Figure 5 shows lines of equal probability of the values of w(y): 0.000134 (red), 0.004432 (green), 0.053991 (blue), 0.1295 (cyan), 0.241971 (magenta), 0.3521 (yellow), 0.3867 (black); the values are respective to the
Figure 4. For the Gaussian distribution with the mean equal to 0 and variance equal to 1, this would be corresponding to the straight lines—also in accordance with values of y: ±4, ±3, ±2, ±1.5, ±1, ±0.5, ±0.25 [
14].
It is shown in
Figure 5 that with this duration of signal fragments, the major deviations from the Gaussian distribution are observed in the areas with |y| < 0.5 (area of the most probable sample values) and |y| > 3 (area of the least probable sample values) [
14]. With this accumulation time, no changes resulting from the passage of either the vessel or the motor boat were observed (710 s and 790 s, see
Figure 1).
Figure 6 shows the lines of equal probability for the same values w(y) that are seen in
Figure 5, yet here the accumulation time T is equal to 1 s. No changes resulting from the passage of the vessel and the motor boat were observed (see
Figure 1) with this accumulation time.
The proper T value in order to detect change in PDF is determined in accordance with the set task. If the conditions of applicability of the central limit theorem are met, then with increase of T, the PDF comes close to the Gaussian distribution. The PDF for the nonstationary hydroacoustic noise in the shallow waters with intense shipping traffic may significantly differ from the Gaussian distribution, especially when vessels with distinct propeller cavitation are passing by the receiving system.
Applicable to the tasks of detection of signals of final duration, the practical interest lies is estimation of PDF at the time intervals that correspond to the durations of the expected signals.
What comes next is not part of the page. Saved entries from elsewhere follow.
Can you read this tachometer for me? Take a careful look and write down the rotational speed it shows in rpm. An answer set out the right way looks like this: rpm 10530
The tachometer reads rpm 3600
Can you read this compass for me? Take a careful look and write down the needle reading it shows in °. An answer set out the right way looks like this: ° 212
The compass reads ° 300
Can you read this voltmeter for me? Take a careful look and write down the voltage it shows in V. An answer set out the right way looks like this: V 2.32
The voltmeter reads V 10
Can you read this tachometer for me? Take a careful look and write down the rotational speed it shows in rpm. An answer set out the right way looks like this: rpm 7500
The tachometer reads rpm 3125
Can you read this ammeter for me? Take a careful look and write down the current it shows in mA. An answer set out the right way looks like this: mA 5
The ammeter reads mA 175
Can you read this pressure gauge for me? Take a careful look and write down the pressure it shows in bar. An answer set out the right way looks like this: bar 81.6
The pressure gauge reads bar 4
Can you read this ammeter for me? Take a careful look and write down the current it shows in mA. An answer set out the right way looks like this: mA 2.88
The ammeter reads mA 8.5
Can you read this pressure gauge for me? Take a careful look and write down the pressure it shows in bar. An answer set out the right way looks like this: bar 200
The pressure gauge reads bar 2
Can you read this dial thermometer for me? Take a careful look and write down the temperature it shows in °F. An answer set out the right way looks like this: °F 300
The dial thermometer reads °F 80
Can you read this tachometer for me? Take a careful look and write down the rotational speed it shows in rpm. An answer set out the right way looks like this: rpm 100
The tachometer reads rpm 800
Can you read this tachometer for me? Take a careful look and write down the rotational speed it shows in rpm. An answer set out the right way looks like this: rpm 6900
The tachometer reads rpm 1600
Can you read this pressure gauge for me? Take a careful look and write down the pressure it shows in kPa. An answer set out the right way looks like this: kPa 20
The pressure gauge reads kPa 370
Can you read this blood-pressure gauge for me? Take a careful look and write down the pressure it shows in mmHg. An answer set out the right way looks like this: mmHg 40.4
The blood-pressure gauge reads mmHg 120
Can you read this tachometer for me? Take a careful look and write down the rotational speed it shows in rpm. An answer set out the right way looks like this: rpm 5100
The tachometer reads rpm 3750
When using “long” code words or “line-by-line” transmission of images via hydroacoustic communication channel, the proper T value can be anywhere from a fraction of a second to dozens of seconds.
For comparison,
Figure 7 and
Figure 8 show the lines of equal probability for low-frequency white Gaussian noise at the output of Brüel & Kjær Sine Random Generator Type 1027 (Brüel & Kjær, Naerum, Denmark). The noise was digitalized, filtered, normalized, and processed by the levels—in the same manner as earlier described underwater noise signal with the accumulation time of 10 s and 1 s, respectively.
From comparisons of
Figure 5,
Figure 6,
Figure 7 and
Figure 8, it is evident that with the decrease of accumulation time, the differences of the Gaussian distribution increase most notably in both areas of high and low probable sample values; changes in the intermediate area of sample values are less distinct.